All that is just part of the drama described by some cheerleaders and parents at Marjory Stoneman Douglas High School in Parkland. Parents who protested how the program was run say they were ostracized — and their daughters cut from the varsity team — while school and district administrators knowingly turned a blind eye.
“I brought it to the attention of the principal in January,” said parent Joann Gavin. “As each day went by, it escalated ... the administration was doing nothing.”
When frustrated parents complained in recent weeks to Superintendent Robert Runcie and Broward School Board members, the reaction was collective shock. Runcie late last week removed Douglas Cheerleading Coach Melissa Prochilo, though she is still employed as a full-time substitute teacher at Douglas.
Neither Prochilo nor Douglas Principal Washington Collado responded to a request for comment relayed through the district. Collado earlier this year promoted Prochilo from a part-time to full-time substitute teacher — after multiple complaints about the coach. Gavin, meanwhile, was banned from the school campus for several months — retaliation, she says, for questioning the coach’s leadership.
Weeks after the principal banned her, two close allies of the coach called police on Gavin — one alleging Gavin followed her out of the school parking lot, the second accusing Gavin, the booster club’s assistant treasurer, of trying to remove others from the booster bank account.

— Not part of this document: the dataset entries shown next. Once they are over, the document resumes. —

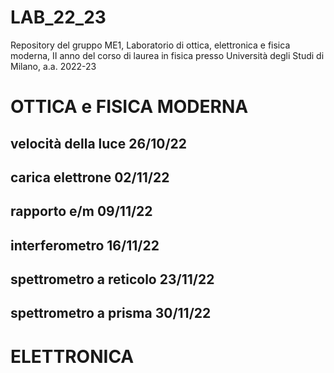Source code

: # LAB_22_23
Repository del gruppo ME1, Laboratorio di ottica, elettronica e fisica moderna, II anno del corso di laurea in fisica presso Università degli Studi di Milano, a.a. 2022-23

# OTTICA e FISICA MODERNA

## velocità della luce 26/10/22

## carica elettrone 02/11/22

## rapporto e/m 09/11/22

## interferometro 16/11/22

## spettrometro a reticolo 23/11/22

## spettrometro a prisma 30/11/22


# ELETTRONICA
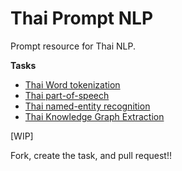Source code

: # Thai Prompt NLP

Prompt resource for Thai NLP.

**Tasks**

- [Thai Word tokenization](https://github.com/PyThaiNLP/thaipromptnlp/blob/main/task/word_tokenization.md)
- [Thai part-of-speech](https://github.com/PyThaiNLP/thaipromptnlp/blob/main/task/part-of-speech.md)
- [Thai named-entity recognition](https://github.com/PyThaiNLP/thaipromptnlp/blob/main/task/named-entity-recognition.md)
- [Thai Knowledge Graph Extraction](https://github.com/PyThaiNLP/thaipromptnlp/blob/main/task/knowledge-graph-extraction.md)

[WIP]

Fork, create the task, and pull request!!
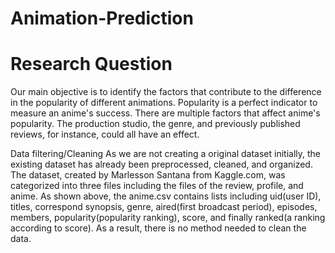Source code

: # Animation-Prediction

# Research Question
Our main objective is to identify the factors that contribute to the difference in the popularity of different animations. Popularity is a perfect indicator to measure an anime's success. There are multiple factors that affect anime's popularity. The production studio, the genre, and previously published reviews, for instance, could all have an effect. 

Data filtering/Cleaning
As we are not creating a original dataset initially, the existing dataset has already been preprocessed, cleaned, and organized. The dataset, created by Marlesson Santana from Kaggle.com, was categorized into three files including the files of the review, profile, and anime. As shown above, the anime.csv contains lists including uid(user ID), titles, correspond synopsis, genre, aired(first broadcast period), episodes, members, popularity(popularity ranking), score, and finally ranked(a ranking according to score). As a result, there is no method needed to clean the data.

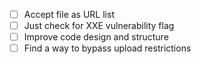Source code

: - [ ] Accept file as URL list
- [ ] Just check for XXE vulnerability flag
- [ ] Improve code design and structure
- [ ] Find a way to bypass upload restrictions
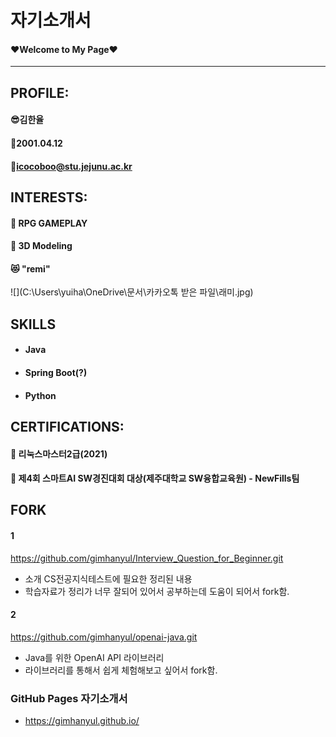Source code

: # 자기소개서
#### ❤Welcome to My Page❤

---------------

## PROFILE:

#### 😎**김한율**

#### 🍰2001.04.12

#### 📩icocoboo@stu.jejunu.ac.kr



## INTERESTS:

#### **🌠 RPG GAMEPLAY**

#### **🌃 3D Modeling**

#### 😻 "remi"

![](C:\Users\yuiha\OneDrive\문서\카카오톡 받은 파일\래미.jpg)



## SKILLS

- #### Java 

- #### Spring Boot(?)

- #### Python



## CERTIFICATIONS:

#### 🐧 리눅스마스터2급(2021)

#### 🥇 제4회 스마트AI SW경진대회 대상(제주대학교 SW융합교육원) - NewFills팀 



## FORK

#### 1

https://github.com/gimhanyul/Interview_Question_for_Beginner.git

- 소개 CS전공지식테스트에 필요한 정리된 내용
- 학습자료가 정리가 너무 잘되어 있어서 공부하는데 도움이 되어서 fork함.

#### 2

https://github.com/gimhanyul/openai-java.git

- Java를 위한 OpenAI API 라이브러리
- 라이브러리를 통해서 쉽게 체험해보고 싶어서 fork함.



### GitHub Pages 자기소개서

- https://gimhanyul.github.io/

Gavin calls the charges “beyond ridiculous,” and notes that police wrote up both cases as non-criminal information reports — essentially conceding no criminal act occurred.
Supporters of the coach — and there are many — aren’t going along with the firing. Throngs of pro-Prochilo students and parents are expected to trek to Tuesday’s School Board meeting in hopes of reversing her removal. Fliers circulating the community blast the school district for firing a “fair, knowledgeable and kindhearted” coach.

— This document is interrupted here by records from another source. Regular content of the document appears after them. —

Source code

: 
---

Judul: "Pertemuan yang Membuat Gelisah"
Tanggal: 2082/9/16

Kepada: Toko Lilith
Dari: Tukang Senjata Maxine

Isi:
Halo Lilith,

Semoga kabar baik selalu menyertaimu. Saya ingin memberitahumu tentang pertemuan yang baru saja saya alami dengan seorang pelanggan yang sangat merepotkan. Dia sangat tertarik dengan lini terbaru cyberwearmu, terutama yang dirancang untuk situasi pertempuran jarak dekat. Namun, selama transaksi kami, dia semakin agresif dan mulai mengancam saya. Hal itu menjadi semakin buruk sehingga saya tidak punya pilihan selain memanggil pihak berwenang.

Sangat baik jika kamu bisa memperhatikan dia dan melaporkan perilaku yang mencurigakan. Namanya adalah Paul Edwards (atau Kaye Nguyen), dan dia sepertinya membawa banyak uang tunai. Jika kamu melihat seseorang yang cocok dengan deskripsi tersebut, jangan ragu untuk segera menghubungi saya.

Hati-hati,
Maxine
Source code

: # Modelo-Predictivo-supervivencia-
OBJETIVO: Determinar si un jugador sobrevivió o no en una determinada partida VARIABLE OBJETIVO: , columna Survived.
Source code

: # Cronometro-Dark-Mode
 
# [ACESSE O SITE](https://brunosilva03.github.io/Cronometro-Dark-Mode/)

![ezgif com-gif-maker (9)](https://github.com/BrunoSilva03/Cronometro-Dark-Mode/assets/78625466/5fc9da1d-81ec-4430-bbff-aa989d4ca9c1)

“It’s sad what’s being presented about this coach,” said Douglas parent Cindy Beach, former vice president of the cheerleading booster club. “I’ve never seen her yell at a kid.”
Beach suggested that parents who complain about Prochilo are just unhappy that their child didn’t make the varsity team.
But there is evidence to suggest that the cheer program routinely flouted rules, including:
• E-mails and online postings where the coach and/or booster club pressured parents to make mandatory payments to support the cheer program — in violation of district rules that prohibit any fee to participate in extracurricular activities. Parents said they paid about $1,500 a year.
• A booster club bank account of roughly $69,000 that operated without any school oversight (in violation of district rules), and spent freely on items often tied to friends or associates of the coach. A choreographer was paid $3000; a friend of Prochilo’s was paid $1,000 to provide hair bows.
• Eight cheerleaders signed sworn statements that Prochilo pressured them to forge their parents’ signatures in order to participate in an unathorized field trip to a gym located 17 miles from the school. Based in part on Prochilo’s denials, an internal school district investigation found no probable cause that the coach had orchestrated the forgeries, though investigators did conclude the forgeries took place while the students were under the coach’s supervision.
School Board member Katie Leach said the pay-to-play allegation is particularly troubling, as cheerleading and other sports can lead to college scholarships, and charging high school participants is essentially closing off that opportunity to some students. Leach said she knew of at least one girl who dropped out of Douglas cheerleading because of the price tag.
“That’s not what public education is about,” Leach said.